Thumbor/JPEG

From Wikitech

Wikimedia JPEG thumbnailing has a number of specificities detailed here.

The engine handling JPEGs in Thumbor is our custom imagemagick engine. The reason for a custom Thumbor engine is to integrate all the special features detailed below.

Chroma subsampling

JPG thumbnails generated by Thumbor use a specific chroma subsampling value defined in the CHROMA_SUBSAMPLING Thumbor config variable, found in Deployment Charts. In production this is set so that JPEGs generated by Thumbor use 4:2:0 subsampling. It's a popular choice on the web to save file weight while keeping the effect on visual quality minimal.

qlow

Wikimedia thumbnails can be requested with a special parameter lowering the compression quality on purpose (to be served to clients with low bandwidth, typically). The compression quality used for those thumbnails is defined in the QUALITY_LOW Thumbor config variable, found in Deployment Charts.

Conditional sharpening

Historically, since Wikimedia wikis have been consistent in making sure that JPEGs are photographs and diagrams are uploaded as other filetypes, we have been able to visually optimize JPEGs for photographs. This manifests itself with a conditional sharpening logic, supported by a custom Thumbor plugin. This plugin can be applied to any file type (it really just passes the information to the engine, which has to apply it), and we apply it to JPEG originals by default, via the DEFAULT_FILTERS_JPEG Thumbor config variable, found in Deployment Charts. It defines the sharpening value to be applied, as well as the resize ratio that acts as a threshold to apply the sharpening or not.

This technique allows resized JPEGs to be more visually pleasing, with the edge details being more pronounced when JPEGs are drastically resized.

It isn't applied when the original isn't a JPEG, as those can often be text or diagrams, where the conditional sharpening would worsen quality. This is also the reason why it's usually advised to upload photos as JPEGs, otherwise a photograph uploaded as a TIFF will often have soft-looking thumbnails. This constraint might evolve in the future if we have a way for users to define what is a photograph and what isn't.

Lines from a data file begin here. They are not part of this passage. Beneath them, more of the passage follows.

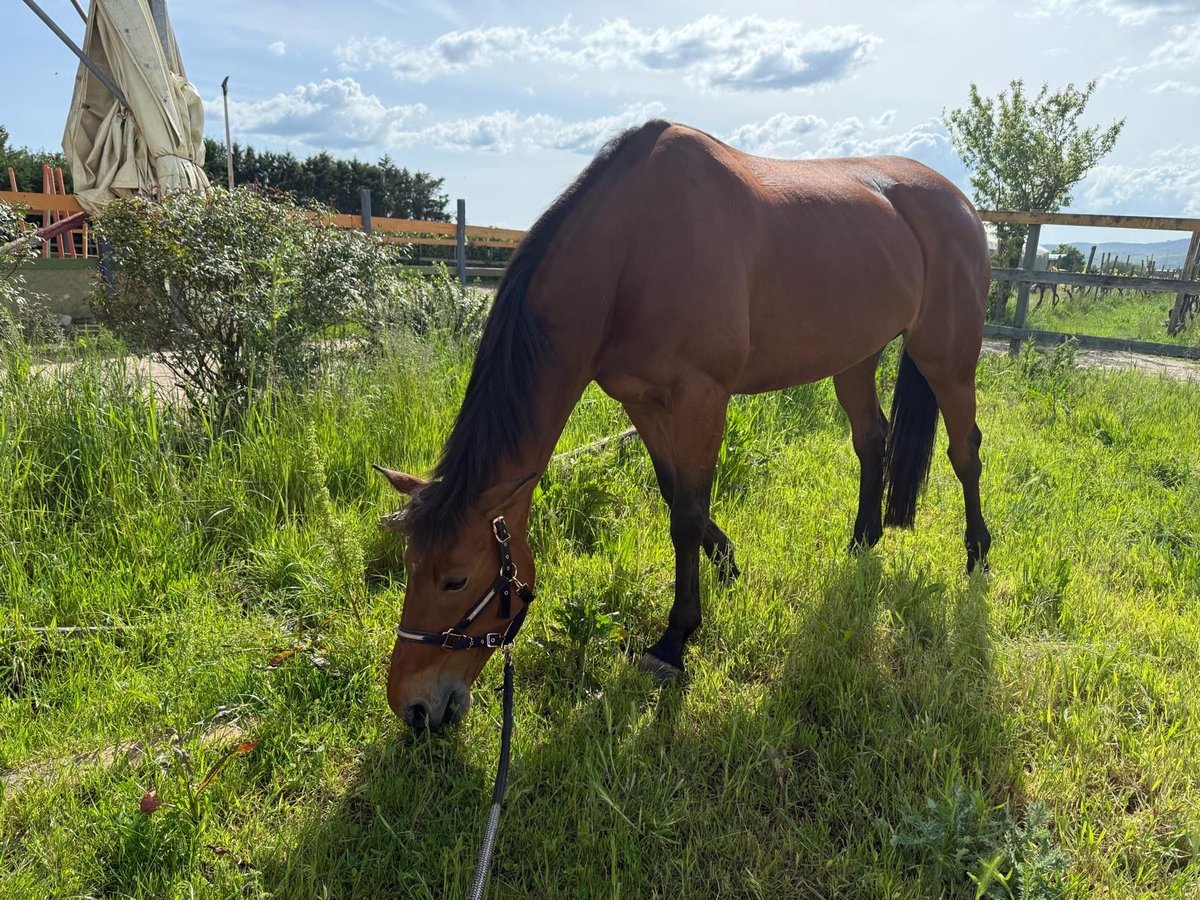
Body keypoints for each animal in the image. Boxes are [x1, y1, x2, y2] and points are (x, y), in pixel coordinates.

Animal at [375, 119, 992, 731]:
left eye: (456, 578)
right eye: (408, 566)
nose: (415, 707)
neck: (631, 250)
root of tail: (961, 203)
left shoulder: (702, 397)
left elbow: (688, 516)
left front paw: (675, 639)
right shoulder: (643, 401)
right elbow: (675, 494)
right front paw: (728, 565)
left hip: (947, 357)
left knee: (965, 450)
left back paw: (978, 555)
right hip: (856, 358)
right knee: (871, 439)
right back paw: (864, 540)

This might be feasible with structured data on commons in the future.

EXIF processing

In order to make JPG thumbnails lighter, we reduce the size of the EXIF payload included in thumbnail images.

EXIF field filtering

We strip EXIF data, but in order to conserve attribution information we keep a few fields in thumbnails. The list of which is defined by the EXIF_FIELDS_TO_KEEP Thumbor config variabe, found in Deployment Charts.

ICC profile substitution

We replace sRGB ICC profiles with Facebook's TinyRGB profile, which achieves the same visual results with a much smaller payload. This mechanism is governed by the EXIF_TINYRGB_PATH and EXIF_TINYRGB_ICC_REPLACE Thumbor config variables, found in Deployment Charts.

EXIF orientation

We apply the EXIF orienation to thumbnails and strip that EXIF field. This is to avoid inconsistencies in clients that may or may not apply the EXIF rotation. While most EXIF processing in Thumbor is done with exiftool, it's overeager in its interpretation of the orientation fields, which is why we use exiv2 instead, whose conservative interpretation of the orientation field matches Mediawiki's.